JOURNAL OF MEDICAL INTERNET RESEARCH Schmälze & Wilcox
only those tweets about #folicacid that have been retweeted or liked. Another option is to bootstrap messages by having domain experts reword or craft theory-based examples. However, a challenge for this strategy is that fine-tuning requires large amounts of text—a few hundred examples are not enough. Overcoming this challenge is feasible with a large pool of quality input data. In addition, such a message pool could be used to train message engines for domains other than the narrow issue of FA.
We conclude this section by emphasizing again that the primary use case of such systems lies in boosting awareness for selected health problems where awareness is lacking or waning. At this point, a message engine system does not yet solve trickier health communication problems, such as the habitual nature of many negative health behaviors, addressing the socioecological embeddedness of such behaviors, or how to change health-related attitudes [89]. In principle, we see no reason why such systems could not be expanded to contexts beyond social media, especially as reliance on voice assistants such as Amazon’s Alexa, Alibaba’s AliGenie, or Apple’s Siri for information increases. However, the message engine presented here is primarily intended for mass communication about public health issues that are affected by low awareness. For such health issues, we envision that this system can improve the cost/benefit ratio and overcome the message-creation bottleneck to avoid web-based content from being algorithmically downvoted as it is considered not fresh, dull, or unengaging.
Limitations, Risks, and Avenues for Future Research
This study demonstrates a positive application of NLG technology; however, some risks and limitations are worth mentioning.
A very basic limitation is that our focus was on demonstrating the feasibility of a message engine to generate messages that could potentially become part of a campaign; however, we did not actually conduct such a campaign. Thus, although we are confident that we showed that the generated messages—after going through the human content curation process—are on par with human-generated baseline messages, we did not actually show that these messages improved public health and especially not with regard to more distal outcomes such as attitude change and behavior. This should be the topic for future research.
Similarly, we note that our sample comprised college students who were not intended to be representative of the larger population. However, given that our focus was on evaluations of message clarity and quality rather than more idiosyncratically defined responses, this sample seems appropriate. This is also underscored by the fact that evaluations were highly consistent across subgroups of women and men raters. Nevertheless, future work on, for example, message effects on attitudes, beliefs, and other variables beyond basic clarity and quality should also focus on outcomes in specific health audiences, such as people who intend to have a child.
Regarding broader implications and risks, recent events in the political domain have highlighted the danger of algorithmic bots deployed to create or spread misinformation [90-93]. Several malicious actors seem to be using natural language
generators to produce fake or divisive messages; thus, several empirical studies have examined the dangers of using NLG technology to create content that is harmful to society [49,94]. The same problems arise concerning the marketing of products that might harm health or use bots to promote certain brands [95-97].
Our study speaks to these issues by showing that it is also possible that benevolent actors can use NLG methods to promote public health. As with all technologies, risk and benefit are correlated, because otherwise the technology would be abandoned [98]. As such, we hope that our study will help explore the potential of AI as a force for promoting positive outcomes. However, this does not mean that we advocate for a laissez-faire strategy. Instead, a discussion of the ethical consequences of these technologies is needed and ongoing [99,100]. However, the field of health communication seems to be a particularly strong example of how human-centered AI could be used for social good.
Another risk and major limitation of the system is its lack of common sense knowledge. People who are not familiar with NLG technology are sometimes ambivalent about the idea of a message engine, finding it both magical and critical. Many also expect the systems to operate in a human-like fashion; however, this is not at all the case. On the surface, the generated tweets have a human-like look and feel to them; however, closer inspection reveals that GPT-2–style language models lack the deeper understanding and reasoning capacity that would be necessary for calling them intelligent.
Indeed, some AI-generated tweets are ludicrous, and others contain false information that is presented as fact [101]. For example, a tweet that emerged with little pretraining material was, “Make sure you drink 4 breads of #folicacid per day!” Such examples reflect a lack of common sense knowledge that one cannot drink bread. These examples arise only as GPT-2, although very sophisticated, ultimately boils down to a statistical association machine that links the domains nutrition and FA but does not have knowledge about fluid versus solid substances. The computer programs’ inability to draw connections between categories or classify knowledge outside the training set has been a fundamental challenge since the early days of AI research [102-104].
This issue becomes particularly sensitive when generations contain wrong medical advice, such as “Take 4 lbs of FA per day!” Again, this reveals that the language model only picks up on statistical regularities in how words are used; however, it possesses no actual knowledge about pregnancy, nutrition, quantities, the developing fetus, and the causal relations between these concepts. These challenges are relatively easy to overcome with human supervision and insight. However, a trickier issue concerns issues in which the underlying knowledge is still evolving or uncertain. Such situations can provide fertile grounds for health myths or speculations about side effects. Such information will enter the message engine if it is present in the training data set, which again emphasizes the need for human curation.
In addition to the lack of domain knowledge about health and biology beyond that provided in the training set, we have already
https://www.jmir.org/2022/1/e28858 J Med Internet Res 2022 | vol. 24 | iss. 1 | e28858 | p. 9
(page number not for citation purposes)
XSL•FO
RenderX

About this task: The lines from the top of the data above down to the line containing "only those tweets" are to be copied exactly; no other line should appear.

Exercise result:
JOURNAL OF MEDICAL INTERNET RESEARCH Schmälze & Wilcox
only those tweets about #folicacid that have been retweeted or liked. Another option is to bootstrap messages by having domain experts reword or craft theory-based examples. However, a challenge for this strategy is that fine-tuning requires large amounts of text—a few hundred examples are not enough. Overcoming this challenge is feasible with a large pool of quality input data. In addition, such a message pool could be used to train message engines for domains other than the narrow issue of FA.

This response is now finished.